- **Extract provided**:
Start of Block

The recording said there was no estimate on the amount of time it will take to restore water service.

A surge in water flow may have caused a pipe to burst. A Fire Department dispatcher said construction work is taking place in that area, which may have also been a factor.

The city started receiving complaints about street flooding around 5:30 p.m.


Ceremony today to launch Piper Shores improvement

A groundbreaking ceremony will be held at 10:30 a.m. today for a $5 million improvement project at Piper Shores, a retirement community managed by Life Care Services LLC.

Hebert Construction Corp. of Lewiston will lead the construction of a new spa, beauty salon, pool, fitness center and 180-seat multipurpose room. The project is an acknowledgement that more retirees are interested in staying fit and maintaining a high level of overall health, a spokeswoman said in a news release this week.

Opened in 2001, Piper Shores offers independent living, assisted living and skilled nursing care.

“One of the mistakes retirement communities make is to fail to recognize the need to constantly reinvent, re-position and to adapt to the needs of current and future residents,” Michael Bierley, the facility’s executive director, said in the release.


Police looking for suspect in credit union robbery

Police are searching for a man who robbed a Maine credit union of an undisclosed amount of cash.

Officials say a man in his 20s entered the Winslow Community Federal Credit Union in Winslow shortly before 10 a.m. Thursday, placed a bag on the counter and demanded cash from a teller.

End of Block

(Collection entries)
Start of Block

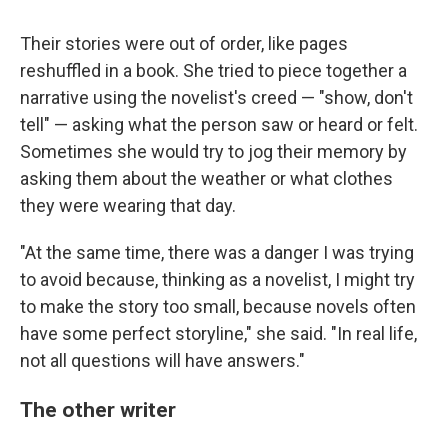
Their stories were out of order, like pages
reshuffled in a book. She tried to piece together a
narrative using the novelist's creed — "show, don't
tell" — asking what the person saw or heard or felt.
Sometimes she would try to jog their memory by
asking them about the weather or what clothes
they were wearing that day.
"At the same time, there was a danger I was trying
to avoid because, thinking as a novelist, I might try
to make the story too small, because novels often
have some perfect storyline," she said. "In real life,
not all questions will have answers."
The other writer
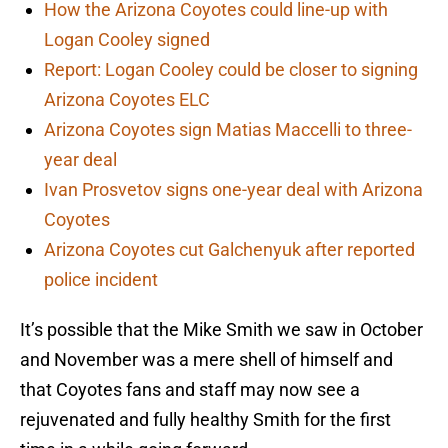
How the Arizona Coyotes could line-up with
Logan Cooley signed
Report: Logan Cooley could be closer to signing
Arizona Coyotes ELC
Arizona Coyotes sign Matias Maccelli to three-
year deal
Ivan Prosvetov signs one-year deal with Arizona
Coyotes
Arizona Coyotes cut Galchenyuk after reported
police incident
It’s possible that the Mike Smith we saw in October
and November was a mere shell of himself and
that Coyotes fans and staff may now see a
rejuvenated and fully healthy Smith for the first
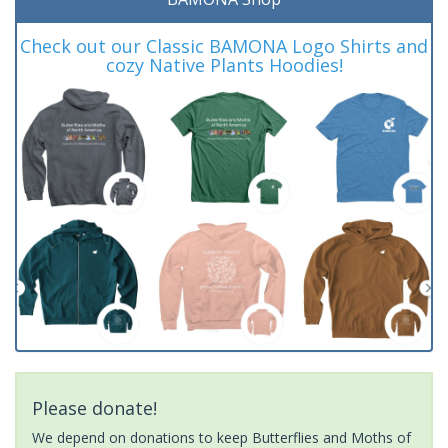
Check out our Classic BAMONA Logo Shirts and
cozy Native Plants Hoodies!
Please donate!
We depend on donations to keep Butterflies and Moths of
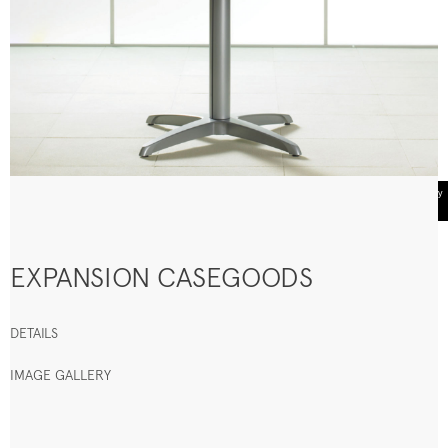
EXPANSION CASEGOODS
DETAILS
IMAGE GALLERY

End of Block

- **Problem description**:
According to the news briefs, which company will lead the construction of the improvement project at Piper Shores?

- **Exercise output**:
Hebert Construction Corp. of Lewiston